Just in case you've ever wondered how much your shiny new Apple Mac Mini featuring the M1 SoC consumes in a burn-in test scenario, Apple has disclosed its own official data, and it's impressive.
Apple finally published its official M1-based Mac Mini power consumption numbers showing that the unit consumes approximately just a third of its Intel-based predecessor's power. When Apple announced the transition to its own system-on-chips, it explained the move with performance, features, and power efficiency its SoCs can deliver without giving away any numbers. Then the company demonstrated some impressive performance figures for its M1-based MacBook Pro machines when it launched them but omitted any direct power-related details.
The beefed-up 2020 Mac Mini M1 consumes 39W under high load, whereas the beefed-up 2018 Mac Mini with a six-core Intel Core i7 inside can pull 122W of power under load. At idle, a 2020 Mac Mini sucks 7W, whereas its predecessor devours 20W of power.

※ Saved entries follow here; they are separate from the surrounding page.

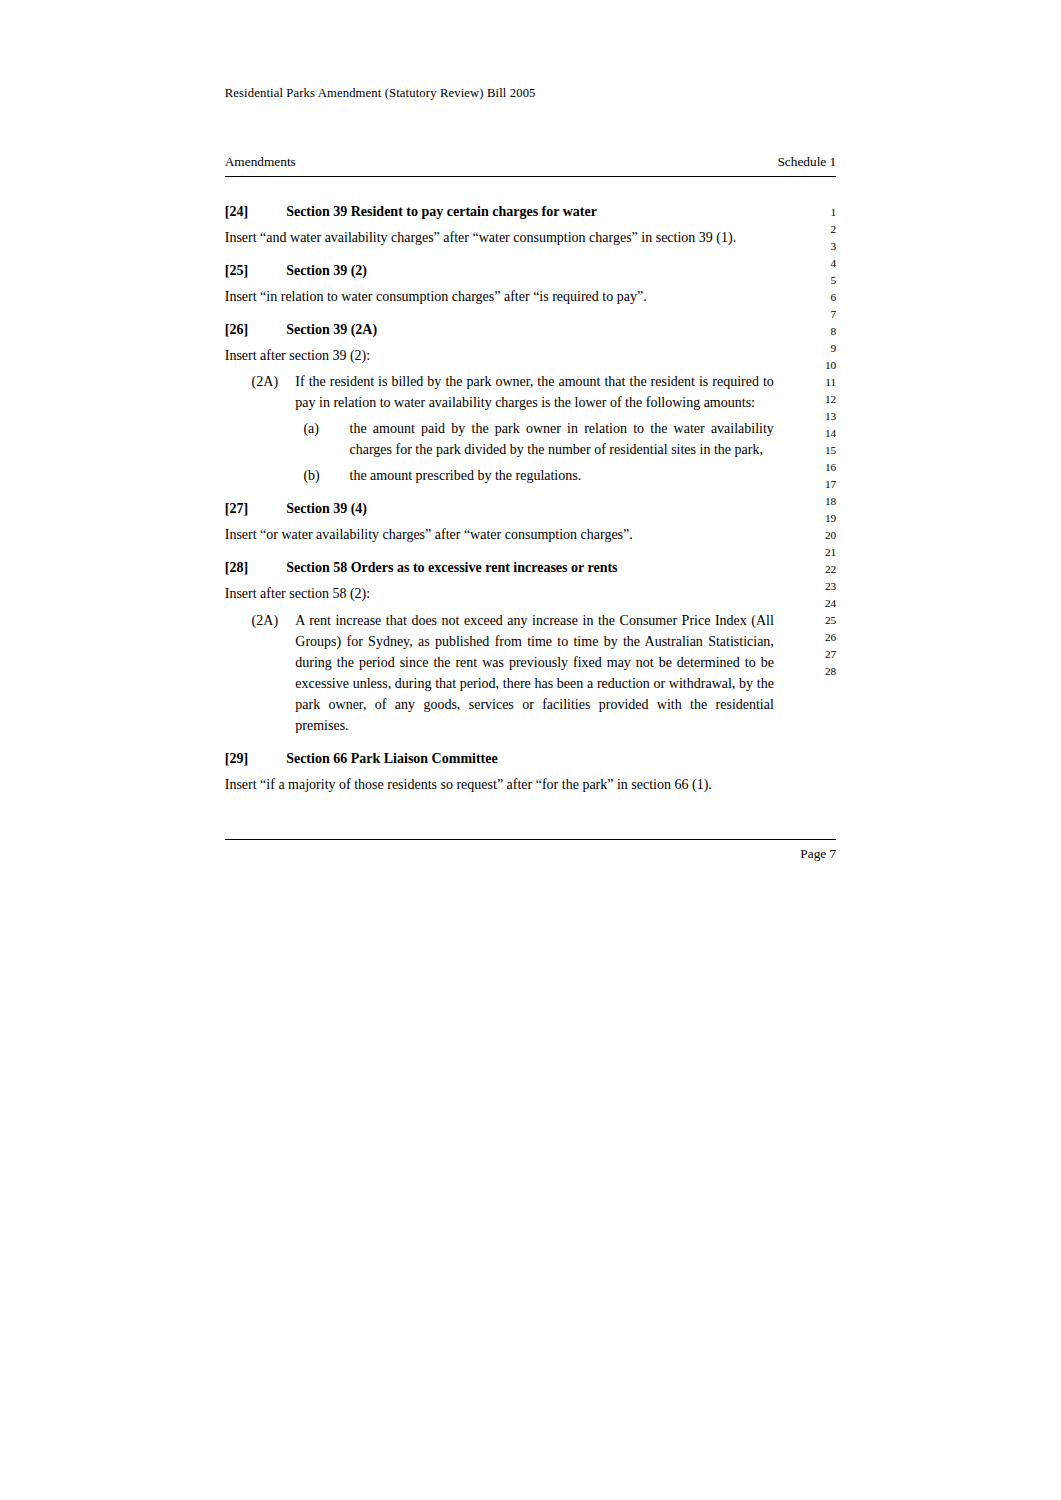Residential Parks Amendment (Statutory Review) Bill 2005
Amendments Schedule 1
[24] Section 39 Resident to pay certain charges for water
Insert “and water availability charges” after “water consumption charges” in section 39 (1).
[25] Section 39 (2)
Insert “in relation to water consumption charges” after “is required to pay”.
[26] Section 39 (2A)
Insert after section 39 (2):
(2A) If the resident is billed by the park owner, the amount that the resident is required to pay in relation to water availability charges is the lower of the following amounts:
(a) the amount paid by the park owner in relation to the water availability charges for the park divided by the number of residential sites in the park,
(b) the amount prescribed by the regulations.
[27] Section 39 (4)
Insert “or water availability charges” after “water consumption charges”.
[28] Section 58 Orders as to excessive rent increases or rents
Insert after section 58 (2):
(2A) A rent increase that does not exceed any increase in the Consumer Price Index (All Groups) for Sydney, as published from time to time by the Australian Statistician, during the period since the rent was previously fixed may not be determined to be excessive unless, during that period, there has been a reduction or withdrawal, by the park owner, of any goods, services or facilities provided with the residential premises.
[29] Section 66 Park Liaison Committee
Insert “if a majority of those residents so request” after “for the park” in section 66 (1).
1
2
3
4
5
6
7
8
9
10
11
12
13
14
15
16
17
18
19
20
21
22
23
24
25
26
27
28
Page 7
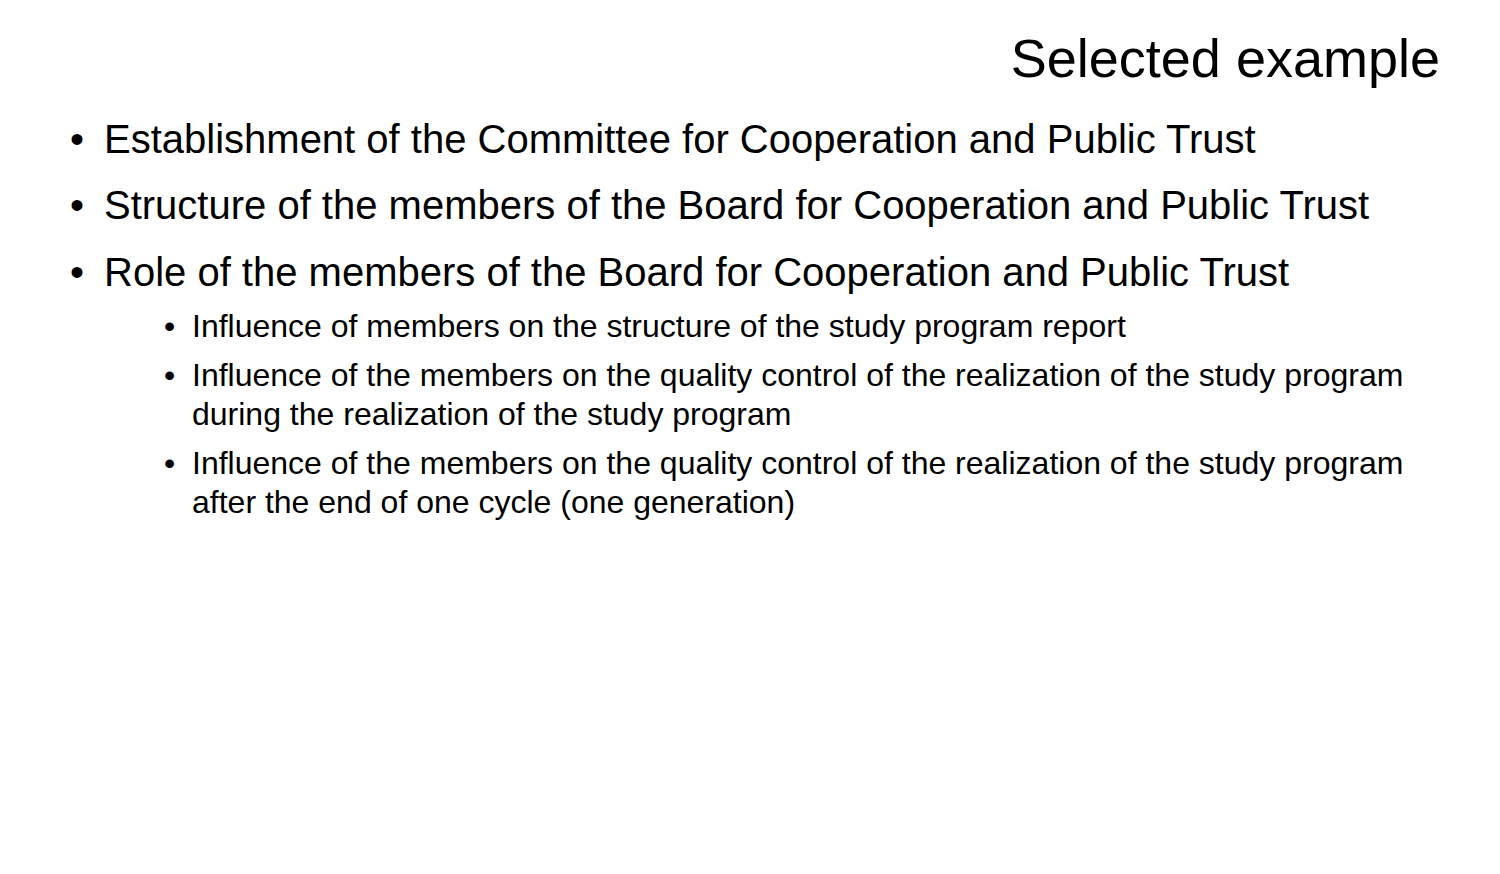Selected example
Establishment of the Committee for Cooperation and Public Trust
Structure of the members of the Board for Cooperation and Public Trust
Role of the members of the Board for Cooperation and Public Trust
Influence of members on the structure of the study program report
Influence of the members on the quality control of the realization of the study program during the realization of the study program
Influence of the members on the quality control of the realization of the study program after the end of one cycle (one generation)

Power consumption of the whole system counts in consumption of all of its components, including memory, storage, connectivity controllers (with the new Mac Mini, we're talking about a bunch of chips that includes Apple's own Wi-fi/Bluetooth (and GbE controller) as well as voltage regulation overhead (something we know from 80Plus badges in the non-Apple world). Apple’s measurements are significantly higher than those obtained by AnandTech, which means that Apple indeed uses a burn-in test that stresses all parts of the system, something that arguably happens in any real-world situation.
In fact, as far as power efficiency is concerned, the 2018 Mac Mini is the most power-hungry Mac Mini ever. Yet it was a quite powerful machine for its time. In fact, with up to 64GB memory onboard, it can still outperform the new M1-based Mac Mini in memory-intensive workloads, which ironically do not really require a lot of CPU horsepower at all times, and therefore its power draw in those workloads will not hit the ceiling demonstrated by Apple’s test.
One of the interesting parts of the comparison is not exactly Apple's M1 vs Intel's previous-generation CPUs. It is against Apple’s very first generation of Mac Mini based on the single-core G4 processor based on the POWER microarchitecture. That model consumed 32W in idle mode and 85 Watts while being active.